The survey, which last recorded cases in 2004, asked just two questions: How many dogs were tested for heartworm, and how many were positive? But it is much more extensive than previous surveys in terms of who will receive it, Rubin says.

About 250,000 positive heartworm cases were reported in the last survey, which had better than a 50 percent response, Rubin says. Aiming for more responses this time, the survey went to shelters and was put on their list serve. In addition, representatives from the pharmaceutical companies who travel to veterinarians' offices will take a copy around with them. And the questions can be answered online at http://www.heartwormsociety.org/.

Although the survey focuses only on dogs, Rubin says AHS is aware that if results show heartworm in dogs, it is certain cats have the disease, too.
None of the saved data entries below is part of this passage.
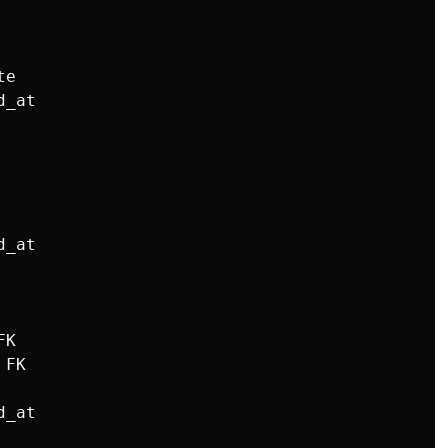
e

_at

_at

K

FK

_at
Ultimately, AHS hopes to eradicate heartworm and will continue targeting pet owners and veterinarians through an enhanced multi-media Web site and its sponsored awareness campaigns. A "Heartworm University" program will extend AHS's outreach to veterinarians by targeting 10 state and local veterinary medical association programs per year. Targeted areas will include those perceived as having little heartworm risk.

Data from the 2007 survey will be posted on the AHS Web site in late 2008 or early 2009, with the incidence of heartworm broken down by county for the entire country. The survey will be conducted again in 2010 in accordance with the society's three-year plan.